Records drawn from a dataset
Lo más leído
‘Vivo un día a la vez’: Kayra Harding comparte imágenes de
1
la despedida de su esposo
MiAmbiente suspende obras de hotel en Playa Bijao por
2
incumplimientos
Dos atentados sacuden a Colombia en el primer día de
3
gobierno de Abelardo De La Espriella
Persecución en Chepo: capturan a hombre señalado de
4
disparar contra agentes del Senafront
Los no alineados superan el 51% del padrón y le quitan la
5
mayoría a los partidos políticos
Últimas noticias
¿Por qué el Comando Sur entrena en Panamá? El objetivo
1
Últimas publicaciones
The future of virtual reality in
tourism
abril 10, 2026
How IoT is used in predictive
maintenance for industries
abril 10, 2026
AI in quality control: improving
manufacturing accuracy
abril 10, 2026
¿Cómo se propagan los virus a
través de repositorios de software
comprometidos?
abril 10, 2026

> **PROBLEM DETAILS**
The answer is the line with "Últimas noticias" plus every line after it to the last line of the entries above, copied exactly and with no other lines.

> **TASK ANSWER**
Últimas noticias
¿Por qué el Comando Sur entrena en Panamá? El objetivo
1
Últimas publicaciones
The future of virtual reality in
tourism
abril 10, 2026
How IoT is used in predictive
maintenance for industries
abril 10, 2026
AI in quality control: improving
manufacturing accuracy
abril 10, 2026
¿Cómo se propagan los virus a
través de repositorios de software
comprometidos?
abril 10, 2026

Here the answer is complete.